And don’t think that this business of us assuming responsibility is not a fundamental struggle for power – it will be a struggle for power – with bureaucracies, with government and with all of those who might think that our people are too miserable to take responsibility for themselves. There’s a great bind here involving responsibility and a great struggle for power. If individuals, families and communities are going to take charge or their own future, then there has to be a displacement of responsibility by those who’ve filled the gap. Bureaucracy has got to retreat, in fact. Because on our passivity, other people have intervened and become active and they’ve established an industry around our passivity. And one of our strong goals I believe is to urge an understanding of that. That government service delivery and government intervention have in fact disempowered our people. Yes we need support, yes we need the resources of government, but when government sets up camp in our kitchen then I think we have surrendered the necessary building blocks of responsibility we need to underwrite social recovery. It’s going to be a painful process for governments and all of the service industries that have been created around disadvantage – Indigenous disadvantage. They’re going to have to radically rethink their role in intervening in Indigenous disadvantage. They’re going to have to turn from saviours to enablers and supporters because only we can save ourselves.
Some policy concepts (ii)–Fight racism, but don’t let it be our disability
The second thing is a very simple point. We’ve got to fight racism but we can’t let it be our disability. It’s a tragic thing I think that when people are victimised and so on and the terrible racism our people face that we make it our problem and we make it our disability.

*Data*

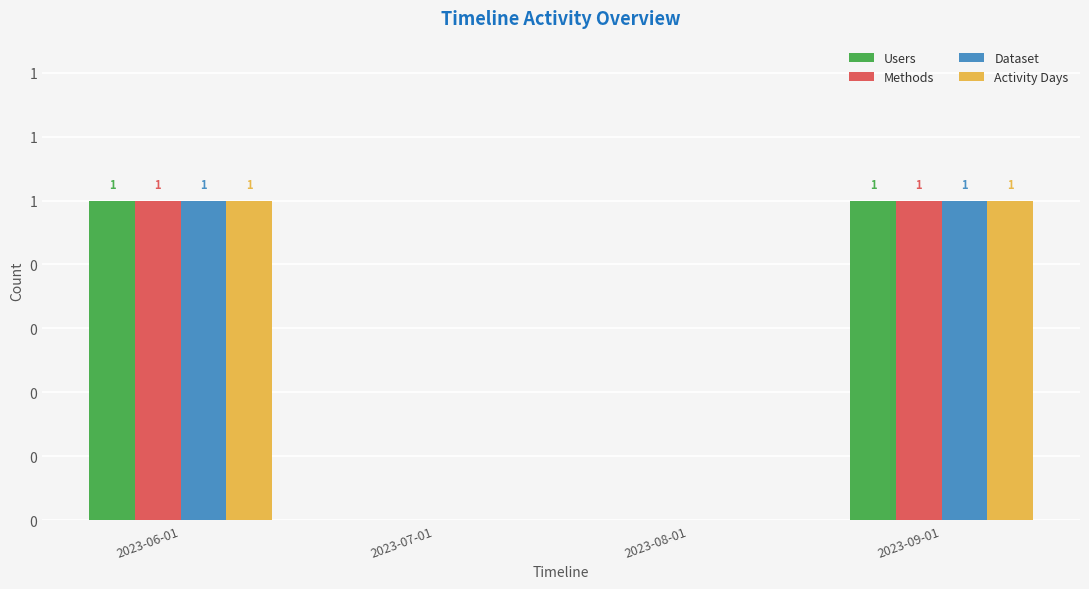

Are the bars horizontal?

No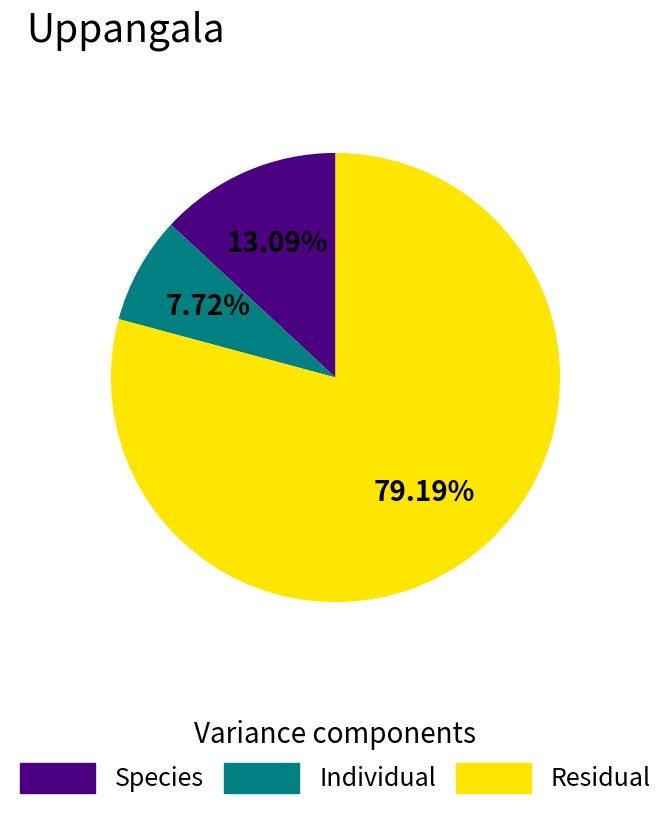

Does any single category account for the majority?

Yes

*Exercise prompt*
Please pick up the speech excerpt above about Indigenous responsibility and fighting racism, not the listing, and continue it from its final sentence.

*Response to this exercise*
Some policy concepts (iii)–Fight victimisation, but we won’t be victims
The third concept is that we should fight victimisation. We can’t nurture a sense of victimhood in our own people. It is the worst thing we can do, to inculcate in our people a sense of resignation to their victimisation. Does that mean that I deny there’s victimisation? Of course not. Our people are victimised every day – in the streets, in the shops. The strife of life for black people is real. But the worst thing that we can do as Indigenous leaders and our supporters is to nurture this sense that just because you’ve been victimised you are officially a victim. Because we take away the one power that people could possibly have to defy victimisation and to resist falling victim.
Some policy concepts (iv)–Never forget history, but engage for the future
We should never forget history, but we shouldn’t allow history to be our disability as well. In this I keenly take the lesson of the children of Israel. They have suffered notorious historical degradations as a people going back two millennia. And yet, they’ve had a very strong community consciousness that even as they will not allow people to forget the truths of the past, they will not inculcate a sense of victimhood and defeatism but instead they will engage with the future. I think that there’s a lesson in that for us Indigenous people in this country. You know we shouldn’t burden our young people – they should know about the past, they should defend the truths of the past but at the same time they should not be so burdened that they fail to engage in a future for themselves, for their families and their communities.
Some policy concepts (v)–Maintain our identity as a people, but encourage individual excellence and achievement
We should maintain our identity as a people but we should also encourage individual excellence and achievement. This is a real set of questions for us as a community. Our community should be one that encourages individual achievement and excellence and indeed we do when it comes to the sports, when it comes to the arts – I would like to see this encouragement of individual excellence and achievement to be more widespread across the full spectrum of aspirations and talents that our people might have. We’ve got to be a community, but we can’t be dragging each other down. We’ve got to be a community that values the sense of relatedness and obligation whilst at the same time supporting individuals to take their place and to exploit their talents.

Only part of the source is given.